* _WORK TO BE COMPLETED_
In the material below, begin at the line that has "незадолго до старта торжеств. Чтобы кировчане", stop after the line that has "Frau Ahlborn-Neumann", and transcribe those lines exactly, without pictures.
+===+
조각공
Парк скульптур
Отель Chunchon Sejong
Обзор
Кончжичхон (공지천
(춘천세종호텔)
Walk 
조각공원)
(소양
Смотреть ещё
+===+
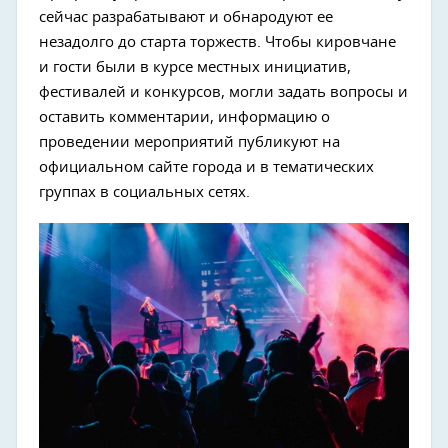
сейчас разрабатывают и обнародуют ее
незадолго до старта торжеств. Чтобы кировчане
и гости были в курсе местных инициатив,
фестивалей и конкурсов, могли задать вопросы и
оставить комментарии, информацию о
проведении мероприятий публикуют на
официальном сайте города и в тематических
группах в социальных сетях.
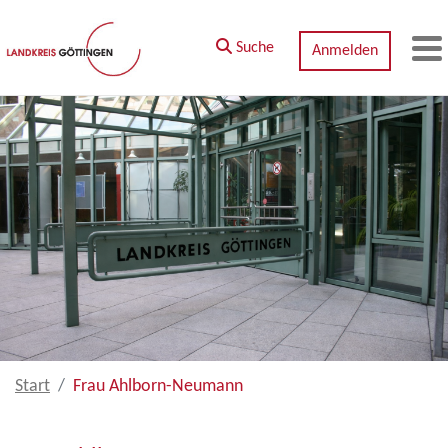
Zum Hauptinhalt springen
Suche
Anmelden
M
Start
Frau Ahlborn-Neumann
+===+
* _OUTPUT FOR THIS TASK_
незадолго до старта торжеств. Чтобы кировчане
и гости были в курсе местных инициатив,
фестивалей и конкурсов, могли задать вопросы и
оставить комментарии, информацию о
проведении мероприятий публикуют на
официальном сайте города и в тематических
группах в социальных сетях.
Zum Hauptinhalt springen
Suche
Anmelden
M
Start
Frau Ahlborn-Neumann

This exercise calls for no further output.